The first category they identified, pioneers, value possibilities, spark energy and imagination and believe risks are worth taking. The second, guardians value stability and bring logical order and rigor. The next one, drivers, use logic and data to value challenge and generate momentum. Lastly, integrators value connection among relationships and draw teams together.
Each of the styles is different from the others, but they’re not necessarily different in measure or value. What’s important, is getting the correct combination of styles, a strategy HR departments (like Deloitte) and professional sports teams (like the Warriors) are increasingly working on. For example, Guardians are generally more reserved than Drivers—but both types are very focused, which can help them find common ground. (Think Steph Curry’s aggressive passing tendencies compounded with Clay Thompson’s consistent shot percentage).

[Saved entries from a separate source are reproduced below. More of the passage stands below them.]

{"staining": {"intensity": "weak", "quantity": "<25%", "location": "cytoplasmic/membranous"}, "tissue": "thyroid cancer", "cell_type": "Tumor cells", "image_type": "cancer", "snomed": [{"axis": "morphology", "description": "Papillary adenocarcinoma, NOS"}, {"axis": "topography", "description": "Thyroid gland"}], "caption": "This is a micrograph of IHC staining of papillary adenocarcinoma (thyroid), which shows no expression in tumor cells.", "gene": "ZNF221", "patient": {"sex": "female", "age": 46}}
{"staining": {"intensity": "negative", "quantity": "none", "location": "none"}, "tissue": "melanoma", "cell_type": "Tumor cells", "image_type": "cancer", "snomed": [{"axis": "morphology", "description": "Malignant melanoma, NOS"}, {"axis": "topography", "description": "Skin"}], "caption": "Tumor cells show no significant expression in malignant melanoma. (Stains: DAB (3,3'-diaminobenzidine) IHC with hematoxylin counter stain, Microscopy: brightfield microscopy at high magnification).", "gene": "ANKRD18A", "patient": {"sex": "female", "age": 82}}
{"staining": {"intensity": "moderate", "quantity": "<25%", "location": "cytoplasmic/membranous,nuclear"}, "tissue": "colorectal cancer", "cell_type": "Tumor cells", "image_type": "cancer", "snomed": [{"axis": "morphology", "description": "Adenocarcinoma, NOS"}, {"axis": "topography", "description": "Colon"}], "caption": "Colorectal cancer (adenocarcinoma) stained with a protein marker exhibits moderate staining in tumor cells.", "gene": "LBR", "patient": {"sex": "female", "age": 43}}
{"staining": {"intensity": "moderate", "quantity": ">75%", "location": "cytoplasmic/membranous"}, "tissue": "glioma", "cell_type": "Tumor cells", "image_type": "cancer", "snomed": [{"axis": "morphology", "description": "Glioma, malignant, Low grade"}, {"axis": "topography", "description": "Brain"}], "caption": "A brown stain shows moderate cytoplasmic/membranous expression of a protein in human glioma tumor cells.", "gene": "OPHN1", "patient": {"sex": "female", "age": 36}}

By pulling different styles closer—having them collaborate on small projects and then take on bigger ones if it’s working out—you can create complementary partnerships on your teams. This is known as the synergy effect, where 2 + 2 = 5, a larger result than the sum of its counterparts.
In describing their view on team chemistry, Deloitte article, “Business Chemistry, Using science to Improve the Art of Business Relationships,” stated “an analysis of team composition provides perspective on relative strengths and areas of misalignment to understand how to utilize each individual’s natural tendencies best while leveraging the overall group makeup to achieve goals.”
So what happens when you align the right number of qualified tendencies among a team and tell them to win a game or sell a product? Those teams may just become the next Texas Tech, Deloitte, NASA, or Golden State Warriors.